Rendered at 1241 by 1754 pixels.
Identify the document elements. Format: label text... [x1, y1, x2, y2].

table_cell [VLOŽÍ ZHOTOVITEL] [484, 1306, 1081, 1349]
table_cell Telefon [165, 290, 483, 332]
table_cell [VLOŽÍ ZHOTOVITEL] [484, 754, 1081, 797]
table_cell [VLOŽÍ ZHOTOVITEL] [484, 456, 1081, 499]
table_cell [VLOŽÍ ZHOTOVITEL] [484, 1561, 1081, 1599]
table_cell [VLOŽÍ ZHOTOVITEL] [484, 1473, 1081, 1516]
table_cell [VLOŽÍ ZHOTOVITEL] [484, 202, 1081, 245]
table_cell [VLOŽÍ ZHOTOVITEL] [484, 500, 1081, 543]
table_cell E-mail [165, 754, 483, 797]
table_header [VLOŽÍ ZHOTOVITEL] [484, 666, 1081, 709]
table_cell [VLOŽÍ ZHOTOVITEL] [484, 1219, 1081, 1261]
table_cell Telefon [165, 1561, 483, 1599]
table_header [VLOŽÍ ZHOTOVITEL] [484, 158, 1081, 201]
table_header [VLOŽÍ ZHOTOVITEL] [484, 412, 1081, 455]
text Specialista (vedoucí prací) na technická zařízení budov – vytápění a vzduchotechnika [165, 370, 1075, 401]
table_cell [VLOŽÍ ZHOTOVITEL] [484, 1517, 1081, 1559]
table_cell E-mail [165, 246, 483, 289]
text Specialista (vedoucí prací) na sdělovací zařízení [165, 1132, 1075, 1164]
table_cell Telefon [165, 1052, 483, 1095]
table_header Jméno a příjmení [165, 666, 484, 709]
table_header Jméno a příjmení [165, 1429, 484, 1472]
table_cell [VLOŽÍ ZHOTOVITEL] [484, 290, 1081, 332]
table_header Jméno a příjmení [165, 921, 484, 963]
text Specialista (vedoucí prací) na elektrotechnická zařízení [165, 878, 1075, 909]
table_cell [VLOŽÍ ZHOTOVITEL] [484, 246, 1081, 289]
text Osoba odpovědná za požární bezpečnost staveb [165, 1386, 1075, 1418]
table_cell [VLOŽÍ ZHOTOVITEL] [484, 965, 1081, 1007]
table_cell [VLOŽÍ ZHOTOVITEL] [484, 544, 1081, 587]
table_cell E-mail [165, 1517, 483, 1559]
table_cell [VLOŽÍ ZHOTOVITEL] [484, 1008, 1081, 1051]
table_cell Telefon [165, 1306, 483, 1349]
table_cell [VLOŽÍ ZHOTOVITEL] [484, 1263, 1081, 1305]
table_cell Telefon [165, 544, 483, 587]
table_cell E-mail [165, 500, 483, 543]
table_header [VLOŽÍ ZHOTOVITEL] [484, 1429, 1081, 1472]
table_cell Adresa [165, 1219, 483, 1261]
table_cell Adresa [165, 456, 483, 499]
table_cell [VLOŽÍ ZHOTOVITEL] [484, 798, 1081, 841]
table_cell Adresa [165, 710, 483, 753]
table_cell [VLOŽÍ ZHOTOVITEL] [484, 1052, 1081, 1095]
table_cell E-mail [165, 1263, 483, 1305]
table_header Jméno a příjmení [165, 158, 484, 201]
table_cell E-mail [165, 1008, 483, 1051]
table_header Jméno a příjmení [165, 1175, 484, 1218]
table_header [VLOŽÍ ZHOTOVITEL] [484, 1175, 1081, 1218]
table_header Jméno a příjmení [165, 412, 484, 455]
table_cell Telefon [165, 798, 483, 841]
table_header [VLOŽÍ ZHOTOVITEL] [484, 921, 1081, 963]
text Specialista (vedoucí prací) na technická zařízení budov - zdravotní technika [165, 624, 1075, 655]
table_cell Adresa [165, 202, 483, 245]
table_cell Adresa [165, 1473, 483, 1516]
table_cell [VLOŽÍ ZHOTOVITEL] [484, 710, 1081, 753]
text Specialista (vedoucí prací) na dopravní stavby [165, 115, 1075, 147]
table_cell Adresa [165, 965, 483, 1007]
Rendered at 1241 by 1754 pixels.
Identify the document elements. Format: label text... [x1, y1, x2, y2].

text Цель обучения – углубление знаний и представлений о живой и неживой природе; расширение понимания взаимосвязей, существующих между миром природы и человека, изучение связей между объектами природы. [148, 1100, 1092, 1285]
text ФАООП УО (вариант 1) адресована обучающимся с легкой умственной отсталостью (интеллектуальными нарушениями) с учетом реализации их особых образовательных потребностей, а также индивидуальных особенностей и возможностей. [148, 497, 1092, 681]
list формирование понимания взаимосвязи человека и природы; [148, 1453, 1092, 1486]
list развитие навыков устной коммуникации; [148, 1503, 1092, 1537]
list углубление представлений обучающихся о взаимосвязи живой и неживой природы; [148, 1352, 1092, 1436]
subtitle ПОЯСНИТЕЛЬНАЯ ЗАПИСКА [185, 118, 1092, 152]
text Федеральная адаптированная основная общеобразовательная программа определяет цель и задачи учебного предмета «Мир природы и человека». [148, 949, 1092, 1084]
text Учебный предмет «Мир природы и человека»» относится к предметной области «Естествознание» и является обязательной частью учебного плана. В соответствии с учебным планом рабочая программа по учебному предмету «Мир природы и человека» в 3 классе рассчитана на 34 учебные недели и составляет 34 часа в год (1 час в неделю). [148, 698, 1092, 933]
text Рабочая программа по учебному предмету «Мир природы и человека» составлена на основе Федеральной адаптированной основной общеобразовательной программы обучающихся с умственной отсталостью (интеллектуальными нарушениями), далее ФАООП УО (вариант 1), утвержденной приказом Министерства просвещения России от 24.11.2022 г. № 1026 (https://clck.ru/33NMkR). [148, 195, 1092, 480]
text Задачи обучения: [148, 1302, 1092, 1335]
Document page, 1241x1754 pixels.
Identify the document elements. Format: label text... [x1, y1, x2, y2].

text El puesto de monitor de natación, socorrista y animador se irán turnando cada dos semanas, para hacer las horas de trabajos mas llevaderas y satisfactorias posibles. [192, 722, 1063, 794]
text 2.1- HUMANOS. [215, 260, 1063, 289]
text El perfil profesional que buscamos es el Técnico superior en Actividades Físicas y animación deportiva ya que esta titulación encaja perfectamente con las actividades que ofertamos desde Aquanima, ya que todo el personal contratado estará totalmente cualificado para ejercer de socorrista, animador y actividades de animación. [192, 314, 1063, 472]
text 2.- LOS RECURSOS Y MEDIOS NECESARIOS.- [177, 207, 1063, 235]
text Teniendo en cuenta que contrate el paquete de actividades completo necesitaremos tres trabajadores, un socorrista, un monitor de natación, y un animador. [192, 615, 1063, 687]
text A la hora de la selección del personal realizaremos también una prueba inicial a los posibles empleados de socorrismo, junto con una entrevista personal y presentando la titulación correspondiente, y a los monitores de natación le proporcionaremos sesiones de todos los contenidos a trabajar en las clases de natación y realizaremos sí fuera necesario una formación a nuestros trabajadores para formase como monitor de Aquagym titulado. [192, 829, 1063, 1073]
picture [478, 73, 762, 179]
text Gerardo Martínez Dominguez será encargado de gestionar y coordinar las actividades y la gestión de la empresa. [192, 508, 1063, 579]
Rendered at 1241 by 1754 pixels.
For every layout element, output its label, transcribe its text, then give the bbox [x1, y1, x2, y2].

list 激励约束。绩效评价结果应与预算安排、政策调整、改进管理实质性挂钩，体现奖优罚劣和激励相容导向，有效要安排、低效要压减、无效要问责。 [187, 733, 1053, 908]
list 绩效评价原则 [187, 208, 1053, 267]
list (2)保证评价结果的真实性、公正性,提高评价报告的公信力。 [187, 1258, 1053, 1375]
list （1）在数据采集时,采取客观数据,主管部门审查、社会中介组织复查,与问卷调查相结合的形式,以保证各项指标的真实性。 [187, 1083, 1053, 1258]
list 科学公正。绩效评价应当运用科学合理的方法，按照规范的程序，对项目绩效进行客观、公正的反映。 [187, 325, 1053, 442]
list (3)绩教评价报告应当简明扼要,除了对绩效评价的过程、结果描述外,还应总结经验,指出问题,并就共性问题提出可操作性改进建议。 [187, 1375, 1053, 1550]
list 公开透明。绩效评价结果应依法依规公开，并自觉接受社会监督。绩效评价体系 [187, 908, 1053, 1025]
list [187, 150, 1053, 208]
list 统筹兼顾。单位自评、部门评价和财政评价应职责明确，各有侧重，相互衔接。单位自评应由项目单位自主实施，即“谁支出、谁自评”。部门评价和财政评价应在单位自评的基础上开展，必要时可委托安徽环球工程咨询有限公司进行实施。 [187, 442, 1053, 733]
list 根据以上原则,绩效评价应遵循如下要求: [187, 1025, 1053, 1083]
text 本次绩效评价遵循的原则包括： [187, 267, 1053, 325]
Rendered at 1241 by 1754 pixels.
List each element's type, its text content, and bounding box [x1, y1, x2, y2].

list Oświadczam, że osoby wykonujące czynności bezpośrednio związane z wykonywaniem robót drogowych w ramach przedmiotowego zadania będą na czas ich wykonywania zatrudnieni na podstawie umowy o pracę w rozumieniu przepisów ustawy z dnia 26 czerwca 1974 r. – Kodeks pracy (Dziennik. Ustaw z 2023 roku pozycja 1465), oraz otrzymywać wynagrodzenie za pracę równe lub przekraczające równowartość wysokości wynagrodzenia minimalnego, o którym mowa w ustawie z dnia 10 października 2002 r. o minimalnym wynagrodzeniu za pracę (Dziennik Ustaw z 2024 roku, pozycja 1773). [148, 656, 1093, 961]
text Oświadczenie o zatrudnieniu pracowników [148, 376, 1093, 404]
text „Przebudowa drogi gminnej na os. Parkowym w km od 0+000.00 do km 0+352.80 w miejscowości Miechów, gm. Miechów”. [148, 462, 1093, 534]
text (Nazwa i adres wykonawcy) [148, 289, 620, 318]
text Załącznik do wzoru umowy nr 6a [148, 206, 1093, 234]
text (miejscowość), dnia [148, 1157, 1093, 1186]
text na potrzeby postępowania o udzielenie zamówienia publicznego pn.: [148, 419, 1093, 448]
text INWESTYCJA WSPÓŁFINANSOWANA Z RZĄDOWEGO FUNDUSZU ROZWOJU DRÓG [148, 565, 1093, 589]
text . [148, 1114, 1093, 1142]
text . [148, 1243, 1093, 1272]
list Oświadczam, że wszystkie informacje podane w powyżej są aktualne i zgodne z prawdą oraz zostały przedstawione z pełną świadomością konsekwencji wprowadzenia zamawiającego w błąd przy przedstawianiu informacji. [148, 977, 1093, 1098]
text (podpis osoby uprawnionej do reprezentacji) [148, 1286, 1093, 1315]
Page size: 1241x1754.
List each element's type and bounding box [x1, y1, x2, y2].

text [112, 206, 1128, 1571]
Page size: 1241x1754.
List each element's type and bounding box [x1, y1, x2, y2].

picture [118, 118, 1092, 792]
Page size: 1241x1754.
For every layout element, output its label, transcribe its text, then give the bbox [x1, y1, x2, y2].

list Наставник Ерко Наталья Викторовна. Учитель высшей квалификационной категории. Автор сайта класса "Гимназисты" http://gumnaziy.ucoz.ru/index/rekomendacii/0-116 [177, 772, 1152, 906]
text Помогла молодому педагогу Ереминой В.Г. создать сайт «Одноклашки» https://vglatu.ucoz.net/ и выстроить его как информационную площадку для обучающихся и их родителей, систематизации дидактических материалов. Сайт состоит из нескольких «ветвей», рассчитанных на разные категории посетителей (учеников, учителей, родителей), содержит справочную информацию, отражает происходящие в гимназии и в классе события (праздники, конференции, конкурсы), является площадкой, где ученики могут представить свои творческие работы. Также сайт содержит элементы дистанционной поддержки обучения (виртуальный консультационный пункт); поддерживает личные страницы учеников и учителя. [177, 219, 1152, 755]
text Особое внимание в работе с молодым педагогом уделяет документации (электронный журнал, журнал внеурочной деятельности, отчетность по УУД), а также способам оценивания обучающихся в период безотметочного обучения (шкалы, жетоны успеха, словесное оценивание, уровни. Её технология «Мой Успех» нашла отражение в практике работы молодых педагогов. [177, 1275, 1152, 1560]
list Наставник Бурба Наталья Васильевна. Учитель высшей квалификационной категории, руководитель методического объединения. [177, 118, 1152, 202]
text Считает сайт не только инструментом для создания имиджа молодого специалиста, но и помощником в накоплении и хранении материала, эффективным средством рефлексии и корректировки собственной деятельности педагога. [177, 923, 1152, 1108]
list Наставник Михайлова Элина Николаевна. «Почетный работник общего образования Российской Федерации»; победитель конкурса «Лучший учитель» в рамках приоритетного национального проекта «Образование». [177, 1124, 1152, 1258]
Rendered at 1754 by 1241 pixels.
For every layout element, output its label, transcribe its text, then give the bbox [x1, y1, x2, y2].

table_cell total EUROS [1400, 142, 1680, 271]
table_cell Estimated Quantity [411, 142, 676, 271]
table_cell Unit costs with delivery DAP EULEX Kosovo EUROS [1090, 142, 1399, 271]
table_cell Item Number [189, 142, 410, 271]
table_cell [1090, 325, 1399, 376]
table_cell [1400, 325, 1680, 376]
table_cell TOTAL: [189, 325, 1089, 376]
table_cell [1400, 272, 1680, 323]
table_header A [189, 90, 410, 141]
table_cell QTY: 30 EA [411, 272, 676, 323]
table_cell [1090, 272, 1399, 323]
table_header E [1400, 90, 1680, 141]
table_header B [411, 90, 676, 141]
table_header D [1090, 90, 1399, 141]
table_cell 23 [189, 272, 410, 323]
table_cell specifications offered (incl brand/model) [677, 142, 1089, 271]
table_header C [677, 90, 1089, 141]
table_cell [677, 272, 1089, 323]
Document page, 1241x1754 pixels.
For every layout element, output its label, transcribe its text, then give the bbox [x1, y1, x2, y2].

* * * * *

> WORK REQUEST:
Count how many lines in the data above include the string "Наталья", and write only that number.

> EXERCISE ANSWER:
2